I am losing my mind at night eating. Like I am just going crazy binge eating everything. Last night was cheese and chocolate and whatever sweets there were. It’s like just self sabotage. What is wrong with me??? Am I getting too hungry? (By the time I got to dinner yesterday I was) Too tired? Upset? I don’t know. I have got to change it up. I need to just go to bed. That would help. But I do also appreciate some quiet alone time too esp by the end of the day.
I feel like the past 2 days I have been struggling to be around the hubs. It is hard for me to not be irritated and I don’t know why. I think he is a bit down having to go back to work. He had trouble sleeping. I think that he is not always using time effectively. I need to detach from this stuff. Focus on me, my recovery, how I am using my time and channeling my energy.
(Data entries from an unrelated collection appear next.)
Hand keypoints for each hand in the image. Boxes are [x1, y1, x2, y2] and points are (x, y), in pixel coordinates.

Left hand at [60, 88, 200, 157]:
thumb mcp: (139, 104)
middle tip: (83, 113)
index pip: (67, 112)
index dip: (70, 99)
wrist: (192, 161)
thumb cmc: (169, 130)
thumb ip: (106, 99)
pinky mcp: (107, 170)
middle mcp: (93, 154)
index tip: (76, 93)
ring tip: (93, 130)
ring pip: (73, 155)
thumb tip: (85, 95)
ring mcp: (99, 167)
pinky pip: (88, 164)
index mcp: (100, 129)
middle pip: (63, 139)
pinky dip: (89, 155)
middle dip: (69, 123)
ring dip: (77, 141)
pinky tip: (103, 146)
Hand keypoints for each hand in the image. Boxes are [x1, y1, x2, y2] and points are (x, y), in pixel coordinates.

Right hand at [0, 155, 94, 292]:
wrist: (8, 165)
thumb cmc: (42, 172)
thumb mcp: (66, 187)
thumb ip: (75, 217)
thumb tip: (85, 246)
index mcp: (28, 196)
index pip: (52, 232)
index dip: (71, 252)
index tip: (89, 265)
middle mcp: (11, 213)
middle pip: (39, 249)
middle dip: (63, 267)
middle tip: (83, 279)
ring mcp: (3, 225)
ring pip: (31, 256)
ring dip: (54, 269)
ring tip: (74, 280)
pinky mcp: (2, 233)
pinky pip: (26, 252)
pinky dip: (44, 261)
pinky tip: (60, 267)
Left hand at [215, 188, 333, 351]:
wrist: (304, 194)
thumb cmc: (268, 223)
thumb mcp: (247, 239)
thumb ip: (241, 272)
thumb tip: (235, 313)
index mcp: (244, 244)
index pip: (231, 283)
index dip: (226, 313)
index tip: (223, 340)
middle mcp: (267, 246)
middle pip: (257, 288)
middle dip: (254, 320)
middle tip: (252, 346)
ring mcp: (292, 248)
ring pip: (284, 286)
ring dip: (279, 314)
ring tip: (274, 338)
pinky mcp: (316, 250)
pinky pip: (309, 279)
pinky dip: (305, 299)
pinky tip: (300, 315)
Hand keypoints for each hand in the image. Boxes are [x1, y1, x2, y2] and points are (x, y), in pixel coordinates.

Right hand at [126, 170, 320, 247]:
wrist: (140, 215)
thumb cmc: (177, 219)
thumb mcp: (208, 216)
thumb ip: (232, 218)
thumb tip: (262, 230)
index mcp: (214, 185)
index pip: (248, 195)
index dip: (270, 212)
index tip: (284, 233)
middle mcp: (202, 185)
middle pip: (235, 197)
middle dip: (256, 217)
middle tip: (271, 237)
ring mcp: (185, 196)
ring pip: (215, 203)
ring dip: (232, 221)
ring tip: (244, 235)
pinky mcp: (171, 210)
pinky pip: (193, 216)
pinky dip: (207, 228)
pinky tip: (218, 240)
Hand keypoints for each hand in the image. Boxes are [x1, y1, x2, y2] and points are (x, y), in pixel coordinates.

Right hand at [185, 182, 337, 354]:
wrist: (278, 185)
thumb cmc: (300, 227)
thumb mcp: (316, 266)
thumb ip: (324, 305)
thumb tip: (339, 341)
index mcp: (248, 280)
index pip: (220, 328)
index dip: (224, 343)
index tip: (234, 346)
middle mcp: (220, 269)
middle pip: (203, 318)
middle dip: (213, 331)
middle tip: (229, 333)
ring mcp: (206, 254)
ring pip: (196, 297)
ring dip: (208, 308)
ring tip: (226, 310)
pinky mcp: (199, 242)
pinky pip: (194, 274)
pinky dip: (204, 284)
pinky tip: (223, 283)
I can let him know what I need from him (emotionally, physically, etc) and how he handles it is data for me on how he is doing.
Gratitude:
- Quiet mornings
- Walks
- FT with the fam
- Having jobs and benefits
- Fall
- Having healthy food available to eat
- Nice weather
- Baby boys. So much love!!
- Hubs is working even though it’s hard
- This fancy baby rocker someone gave us
- Generous friends and nieghbors
Intentions: Eat healthy, drive lots of water, walk, go to bed early. Focus on physical health today.
Affirmations: I am productive. I love my family and I take good care of them.